Fontamara

Dopo trentadue anni esatti (i miei appunti di lettura dicono: ” 3-4 agosto ’88”) ho riletto Fontamara, un libro che, da adolescente, mi aveva impressionato molto.

Ho avuto sensazioni contrastanti ma, in generale, piuttosto deludenti.

Le parti migliori del libro mi sono parse quelle dove si insiste sul fato, sul destino, sulla ineluttabilità della condizione dei cafoni. Qui Silone vola alto e riesce a coinvolgere ancora oggi con un messaggio universale di compassione e pianto.

L’altra grande anima del romanzo – quella dove la plebe meridionale prende forma, si materializza e “assurge a protagonista della storia” (Russo) – mi è parsa invece datata, in qualche modo succuba della visione politica, sempre presente in sottofondo. Oggi non ripeterei, insomma, quello che scrivevo a sedici anni, contrapponendo Fontamara a Vino e Pane, il secondo grande libro di Silone: “in Fontamara, solo il finale è di quasi pura politica; in Vino e pane, invece, tutto il romanzo è una propaganda politica”. Oggi mi sembra che la pesantezza della visione politica infici in qualche modo, in tutto il libro, la spontaneità del racconto e questo ha reso la lettura, a tratti, addirittura pesante.
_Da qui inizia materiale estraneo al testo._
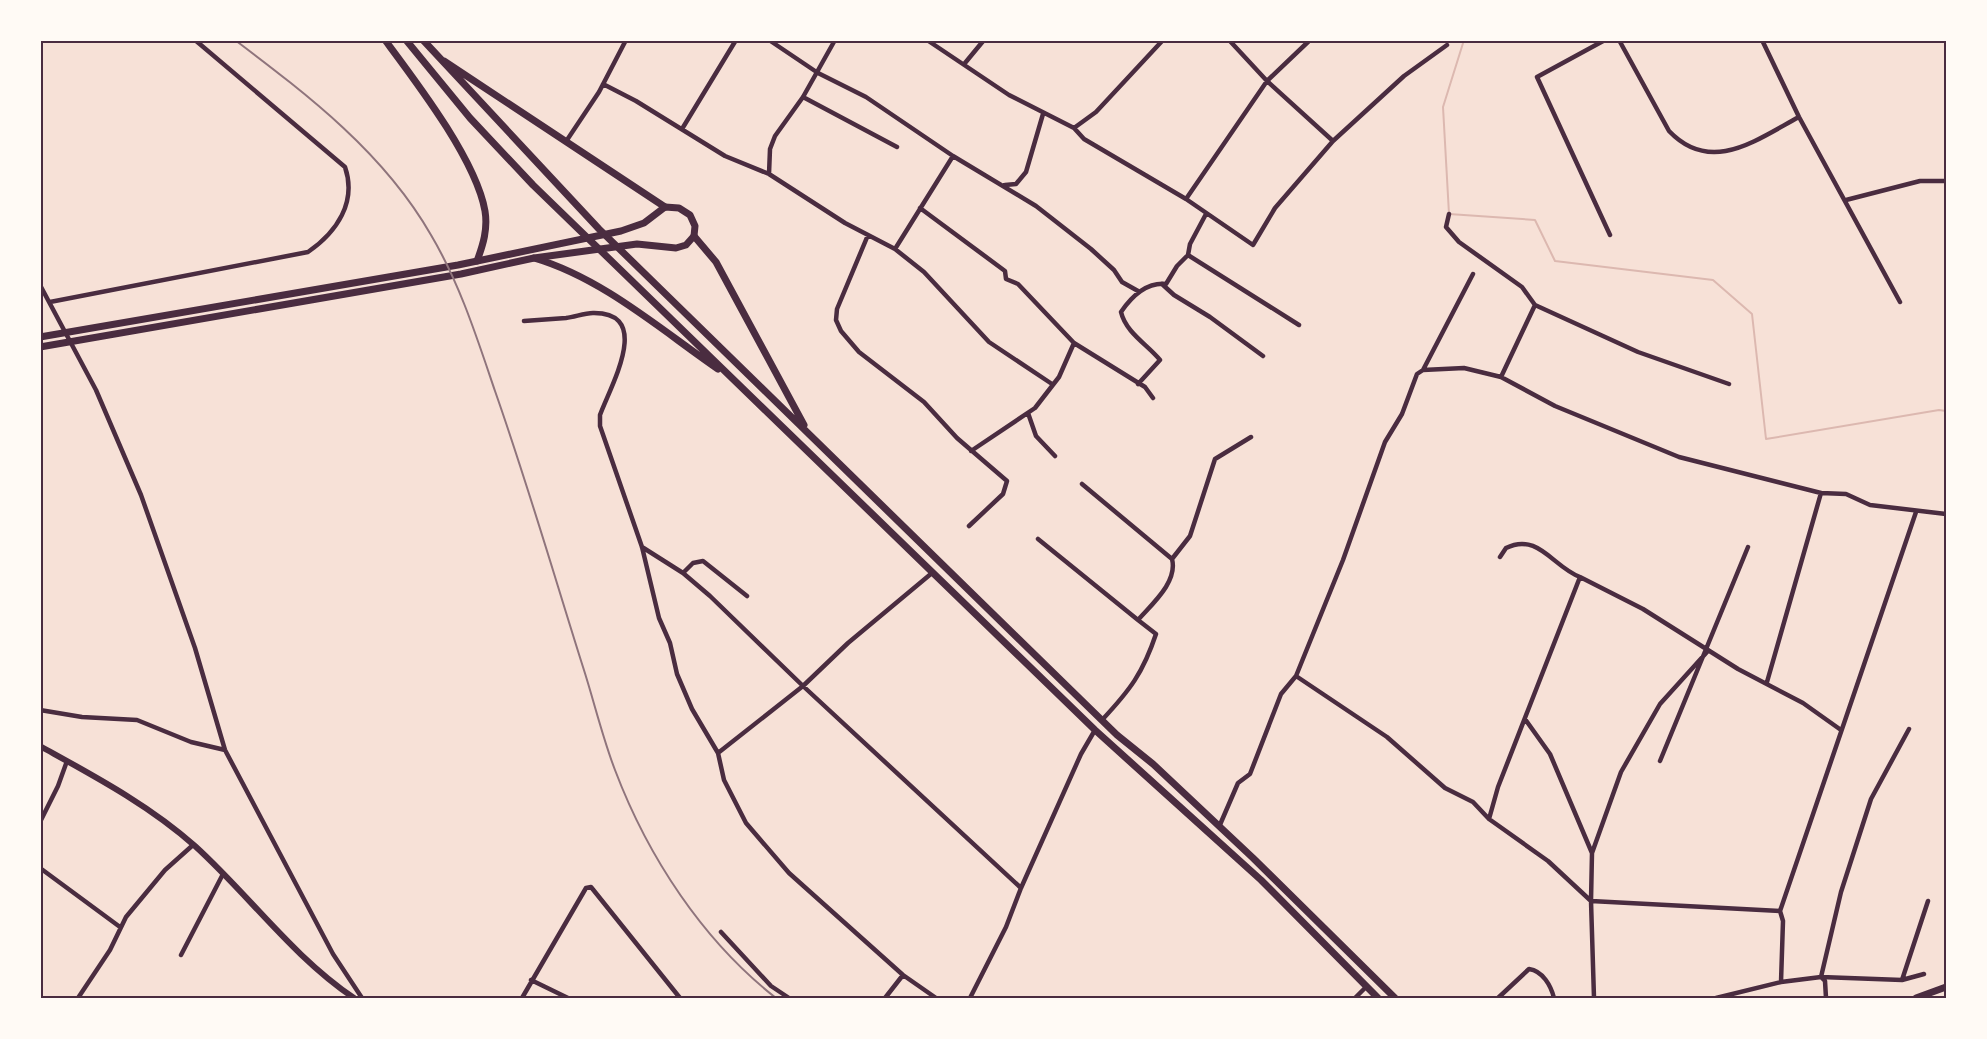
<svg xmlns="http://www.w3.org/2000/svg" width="1987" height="1039" font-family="Barlow,sans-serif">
<rect width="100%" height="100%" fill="#f7e1d7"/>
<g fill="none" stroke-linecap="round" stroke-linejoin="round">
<path stroke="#dcb8b0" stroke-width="2" d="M 1464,40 L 1443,107 L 1449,214 L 1535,220 L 1555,261 L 1713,280 L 1752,314 L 1766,439 L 1939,410 L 1946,411"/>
<path stroke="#4a2c40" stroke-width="4.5" d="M 769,40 L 818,73 L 866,97 L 953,156 L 1036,206 L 1091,249 L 1114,270 L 1122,282 L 1138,291
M 927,40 L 1009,95 L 1074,128 L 1084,139 L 1186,199 L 1253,245 L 1275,208 L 1333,141 L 1404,76 L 1447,45
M 1229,40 L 1267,81 L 1333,141
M 1605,40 L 1537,77 L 1610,235
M 1619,40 L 1669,131 C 1711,175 1756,140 1799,117
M 1762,40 L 1799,117 L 1900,302
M 965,63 L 984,40
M 603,84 L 636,101 L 725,156 L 769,174 L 845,223 L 895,249 L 924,272 L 989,342 L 1052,384
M 803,97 L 897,147
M 1074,128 L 1096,112 L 1163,40
M 682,129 L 736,40
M 567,140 L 599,92 L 626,40
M 769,174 L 770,149 L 775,136 L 803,97 L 835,40
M 1005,185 L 1016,184 L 1026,172 L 1043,114
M 1186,199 L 1267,81 L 1310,40
M 1846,200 L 1920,181 L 1946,181
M 920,208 L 1005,271 L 1006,279 L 1018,284 L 1074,343 L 1145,387 L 1153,398
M 1449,214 L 1446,227 L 1459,242 L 1522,287 L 1535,305 L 1638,352 L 1729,384
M 868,235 L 837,309 L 836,320 L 841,331 L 859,352 L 924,402 L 957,438 L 1007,481 L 1003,494 L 969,526
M 895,249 L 953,156
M 1188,255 L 1299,325
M 1162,284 L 1174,295 L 1210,317 L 1263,356
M 40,285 L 96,390 L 141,495 L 195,648 L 225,750 L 333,954 L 362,998
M 50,302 L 308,252 C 337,232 357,202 345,167 L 195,40
M 524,321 C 538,320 552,319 566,318 C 575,317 584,313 593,313 C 654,312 610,387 600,415 L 600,426 L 642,547 L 659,618 L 670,643 L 677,674 L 692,709 L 718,753 L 724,780 L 746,823 L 789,873 L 903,975 L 936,998
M 1423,370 L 1473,274
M 1501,377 L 1535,305
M 1138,384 L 1160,360 C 1148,345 1126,333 1121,312 C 1132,296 1146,282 1166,284 L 1177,266 L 1188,255 L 1190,244 L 1206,214
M 1028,413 L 1036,436 L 1055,456
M 971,451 L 1035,408 L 1059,377 L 1074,343
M 1082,484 L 1172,559 C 1178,582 1152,604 1138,620 L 1156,634 C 1143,673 1130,690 1102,720
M 1038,539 L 1138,620
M 642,547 L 683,573 L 710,596 L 803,686 L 1021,888
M 1172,559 L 1190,536 L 1215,459 L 1251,437
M 683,573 L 693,563 L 703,561 L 747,596
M 1580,577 L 1643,609 L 1738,669 L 1803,703 L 1841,730
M 1296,676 L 1387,737 L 1445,788 L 1473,802 L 1489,819 L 1548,861 L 1591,901 L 1594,998
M 1767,682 L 1821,493
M 40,710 L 82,717 L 137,720 L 191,742 L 225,750
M 1525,719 L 1550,754 L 1592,853 L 1591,901 L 1780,911
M 1909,729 L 1871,799 L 1841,892 L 1821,977 L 1902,980 L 1924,974
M 718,753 L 803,686 L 848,643 L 932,573
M 1660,761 L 1748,547
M 1489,819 L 1498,787 L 1580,577 C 1553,567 1538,532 1506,548 L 1500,557
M 40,822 L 58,786 L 67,761
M 1219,827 L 1238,783 L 1250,774 L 1281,694 L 1296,676 L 1343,560 L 1385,442 L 1402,414 L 1417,374 L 1423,370 L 1464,368 L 1501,377 L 1555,406 L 1679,457 L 1821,493 L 1846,494 L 1870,505 L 1946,514
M 1592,853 L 1621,772 L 1660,704 L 1707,652
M 40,868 L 120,927
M 721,932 L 771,986 L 789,998
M 181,955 L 223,874
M 531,980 L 568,998
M 1902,980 L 1928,901
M 78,998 L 110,950 L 126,917 L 165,870 L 193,845
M 522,998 L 586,888 L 591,887 L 680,998
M 885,998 L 903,975
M 970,998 L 1006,927 L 1021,888 L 1081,754 L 1095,730
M 1355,998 L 1366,987
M 1498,998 L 1529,969 C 1543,971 1551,986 1554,998
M 1716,998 L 1781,982
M 1826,998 L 1825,981 L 1821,977 L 1781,982 L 1783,921 L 1780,911 L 1916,512"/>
<path stroke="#4a2c40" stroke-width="6" d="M 40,746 C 94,776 149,805 195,846 C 249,895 293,957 354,998"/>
<path stroke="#4a2c40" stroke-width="7" d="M 40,337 L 458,265 L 621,231 L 644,223 L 665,207 L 679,208 L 690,215 L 695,226 L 694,236 L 686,245 L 676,248 L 637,244 L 534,258 L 461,274 L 40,347"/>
<path stroke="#4a2c40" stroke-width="7" d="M 385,40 C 417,83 476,160 485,211 C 488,229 483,245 477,261
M 406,40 L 470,118 L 533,185 L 1095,730 L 1261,880 L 1378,998
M 423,40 L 599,229 L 1117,735 L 1153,764 L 1253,858 L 1395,998
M 444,61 L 665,207
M 694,236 L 716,262 L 804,425
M 534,258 C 602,278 660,329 718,369
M 1916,998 L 1946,987"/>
<path stroke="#8f747c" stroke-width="2" d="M 235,40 C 309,96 384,153 431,235 C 460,284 477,338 495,391 C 527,482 554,575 583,667 C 594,701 602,736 615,770 C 648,857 703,941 776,998"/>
</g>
<rect width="1987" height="1039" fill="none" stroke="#fffaf5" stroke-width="84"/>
<rect x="42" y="42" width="1903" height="955" fill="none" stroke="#4a2c40" stroke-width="2"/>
</svg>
Evidentemente, gli anni passano per tutti: per Fontamara, certo, ma anche per me, certamente meno propenso di un tempo agli entusiasmi relativi a temi sociali o politici (“fantastico!”, chiosavo senza nessuna moderazione, commentando nel 1988 il X capitolo, che oggi non mi ha provocato alcun sussulto particolare).

La lettura di tanto Tolstoj, che giudica le masse da ben altri punti di vista; la meditazione su Ortega y Gasset e la lettura di tanto altro hanno cambiato, evidentemente, i miei occhi.

E parafrasando Addison, in questi giorni, rileggendo Silone, mi chiedevo: “ma questi cafoni cosa hanno fatto per noi?”.